On this understanding of science, its answers to our questions are provisional, but they are far more than interpretations, or optional descriptions, of reality. Well-supported scientific theories provide our best conjectures about many aspects of ourselves and the Universe. At this stage of human understanding, it would simply be irrational to reject such scientific fndings as that certain diseases are caused by bacteria or viruses, that the Earth revolves around the Sun (not vice versa), that our own species, Homo sapiens, evolved from earlier life forms, that DNA encodes for proteins in a way that provides a mechanism for biological heredity - and many others. There is no rational alternative to accepting these theoretical claims that emanate from the practice of science.
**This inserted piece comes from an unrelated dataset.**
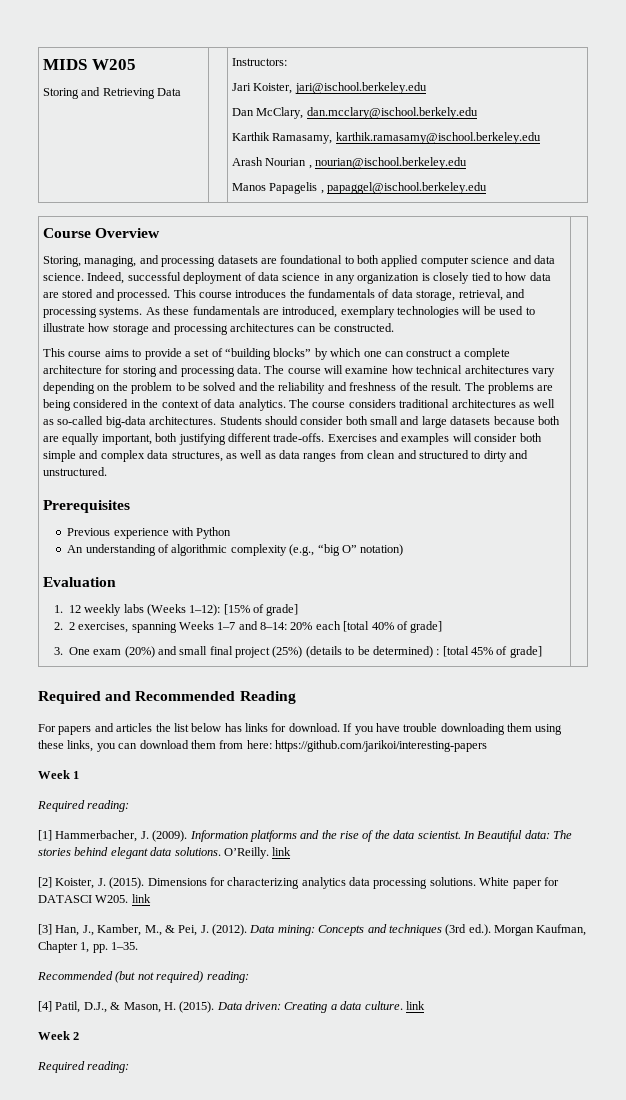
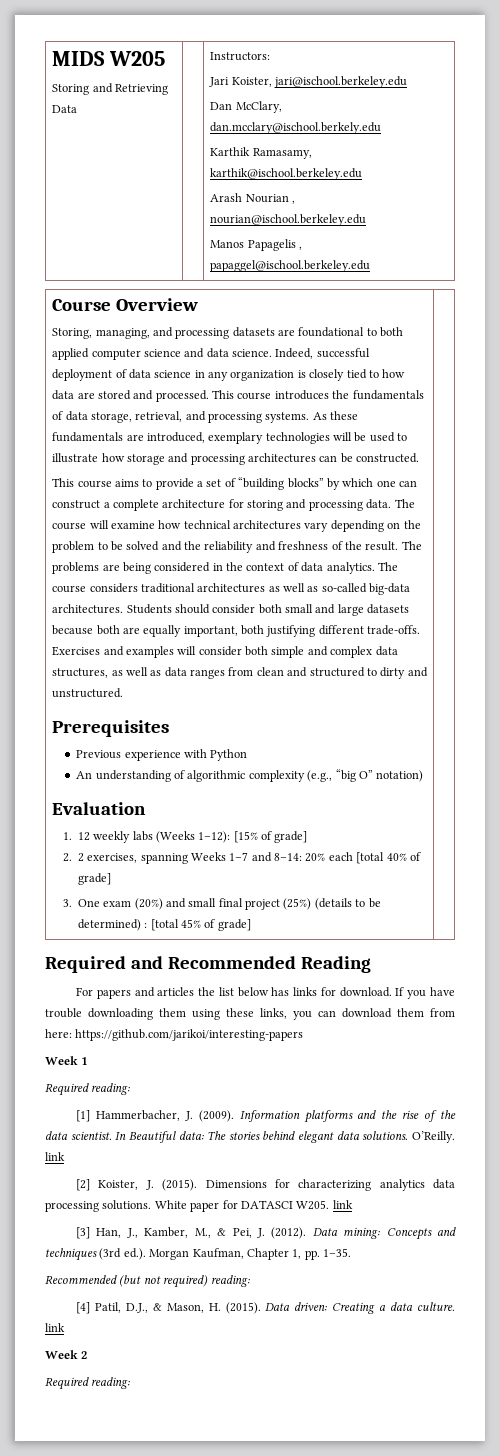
[335,132,541,144] karthik.ramasamy@ischool.berkeley.edu -> [210,168,363,180] karthik@ischool.berkeley.edu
I am troubled by the propensity of many academics in the humanities and social sciences (but usually not in the field of analytic philosophy) to pass on wild, highly-contestable claims about the nature of science to new generations of undergraduates, as if these claims were uncontroversial. That is not the case at all.
Well-corroborated scientific findings, such as the proposition that we live within a Solar System (our planet and others revolving in orbit around a star), are not merely descriptions, or interpretations, of the world that can co-exist with equally acceptable non-scientific alternatives. Such propositions make substantial assertions about an objectively-existing reality ... and they are almost certainly true. Propositions that are inconsistent with them are almost certainly false.
None of those pesky other ways of knowing can tell us, with the same authority as science, that our beloved Earth is (after all!) at the centre of the Universe, or that it's the centrepoint (after all!) of our local system of a sun, planets, moons, and other astronomical objects. It simply isn't either of those things. Nor was it created ex nihilo in the last six or ten thousand years. Rather, it has an origin in deep time, over four billion years ago.
AIDS is a viral infection, the moon is not a hollow spaceship, and Tyrannosaurus rex did not live by using its long, curved teeth to crack open coconuts.
There's nothing relative about this. There's no genuine competition.